SAINT PIUS X MUSIC ACADEMY PAYS TRIBUTE TO ITS FOUNDER – Father Castro opened a path for the appreciation of good liturgical music

– Marco Carvalho

A well deserved tribute to a musician like no other. This is how Aurelio Porfiri, an Italian maestro and composer who lived in Macau between 2008 and 2015, sees the acknowledgement given last weekend by Saint Pius X Music Academy to its founder and main promoter, Father Áureo Castro.

The Academy released last Saturday a CD of works by the Azorean priest and composer. The album, which was launched in a ceremony held at the Episcopal Palace, gathers 27 of the best-known works of Father Castro. Porfiri argues that it can make a decisive contribution so that his musical legacy transposes the territory’s borders.

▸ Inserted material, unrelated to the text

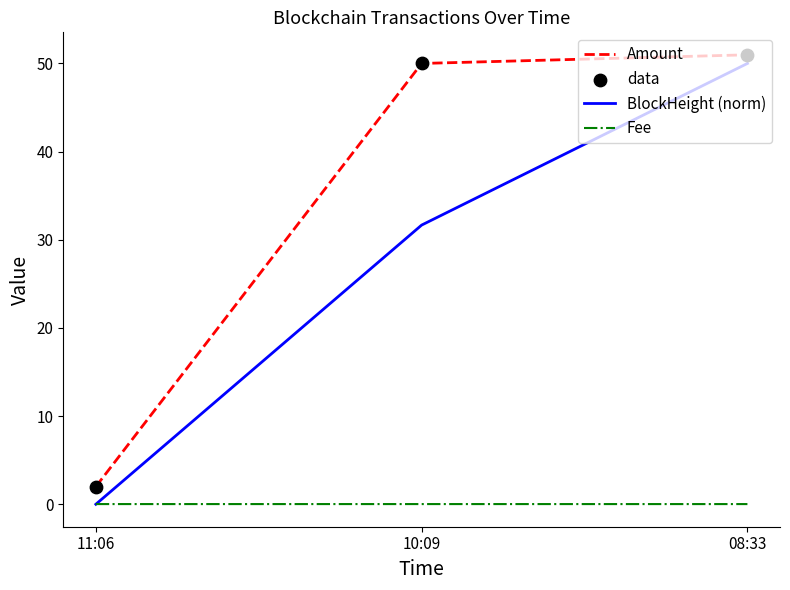

Between 11:06 and 08:33, which series saw the biggest shift?

BlockHeight (norm)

“I certainly believe, and I have always shared this opinion with everyone, that he was a very skilled composer. It is difficult for people that are not into the tradition of music composition to evaluate the importance of a composer. But when you know that tradition, you can easily see that he was certainly a very good composer,” the Italian composer told O Clarim.

Aurelio Porfiri considers Áureo da Costa Nunes e Castro (1917-1993) an inescapable name in the history of music in Macau. The clergyman and teacher is the most distinguished representative of a long line of musicians associated with the Seminary of St Joseph and the local Catholic Church. The Italian maestro recalls: “Father Castro’s legacy is important in the sense that he has tried to open a path for the appreciation of good liturgical music.”

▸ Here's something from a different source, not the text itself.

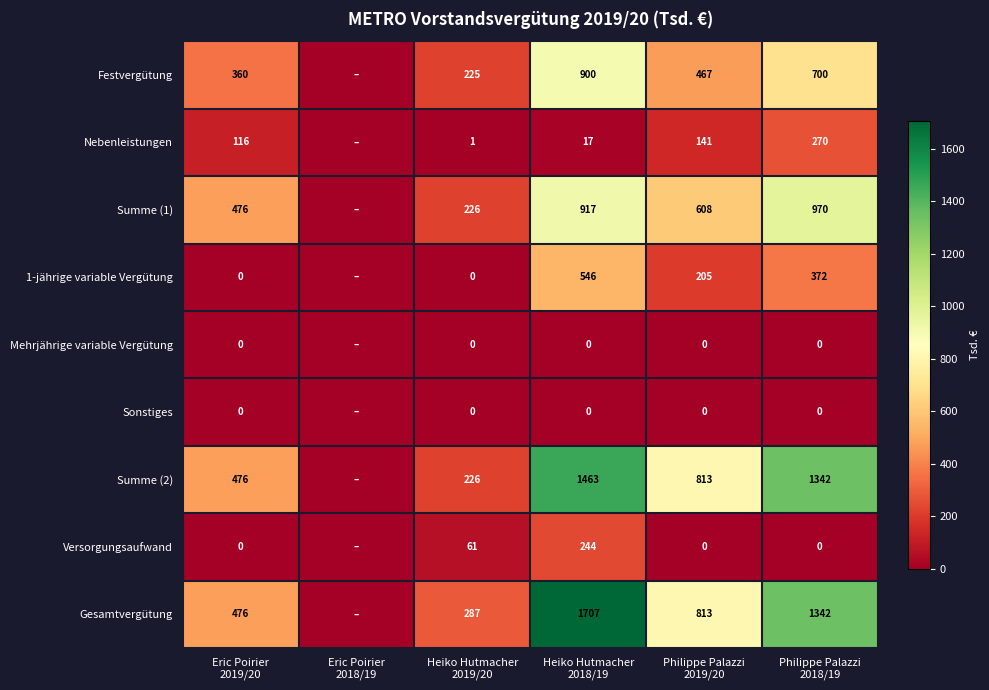

What is the approximate value of Festvergütung at Heiko Hutmacher 2019/20?

225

“There were other before him – let us not forget the Fathers Maberini and Schmid in the first half of the past century, or Luigi Antinori, a Roman who was music master in Saint Joseph Seminary before them – but Father Castro was the most skilled composer of all of these, no doubt about that,” the Roman maestro – a fellow of Trinity College London in Music Composition – ascertains.

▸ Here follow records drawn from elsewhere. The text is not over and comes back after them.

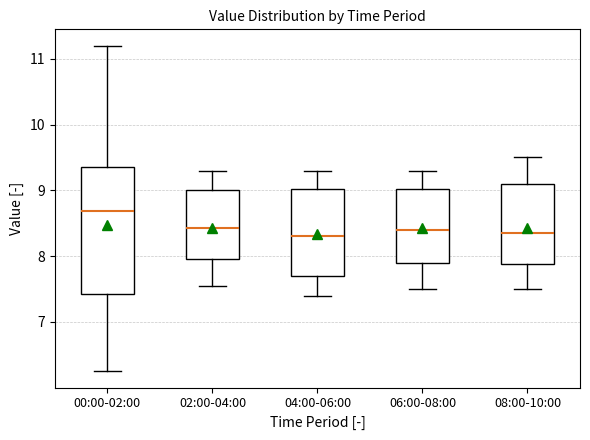

Reading left to right, transcribe this box plot: for each box, give where its median line is, the range the box spans, and where its two whiskers end, as read against the y-axis. The values are not printed on the chart, so give them approximately, as read against the axis.

00:00-02:00: median 8.7, box 7.4 to 9.4, whiskers 6.3 to 11.2
02:00-04:00: median 8.4, box 8.0 to 9.0, whiskers 7.6 to 9.3
04:00-06:00: median 8.3, box 7.7 to 9.0, whiskers 7.4 to 9.3
06:00-08:00: median 8.4, box 7.9 to 9.0, whiskers 7.5 to 9.3
08:00-10:00: median 8.4, box 7.9 to 9.1, whiskers 7.5 to 9.5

The album released on Saturday was sponsored by the Macau Foundation and brought together about two hundred musicians and performers, who thus honored one of the great promoters of classical music education in the Macau. Distinguished by a great sense of proportionality and balance, the works created by Áureo Castro perfectly fit the Catholic liturgy: “His compositions are well written, with the right balance in choosing the correct music material to represent the musical idea and very well fit to Roman Catholic liturgies,” Mr. Porfiri explains. “His work is mainly known amongst his former students and disciples, but I always hoped he may be more known especially outside Macau. I am sure this will help his importance to grow,” the Italian composer concludes.

Among the 27 compositions that make up the album, one can find original songs for soprano and piano and a recording of the Fishermen’s Song, performed by the Polyphonic Choir Group, in a concert dating to 1985 and directed by the composer himself. The Saint Pius X Music Academy presented the works saying, “This recording represents an invaluable contribution to the study and preservation of the musical memory of Macau.” Aureo Castro and the Italian priest César Brianza founded the school in 1962.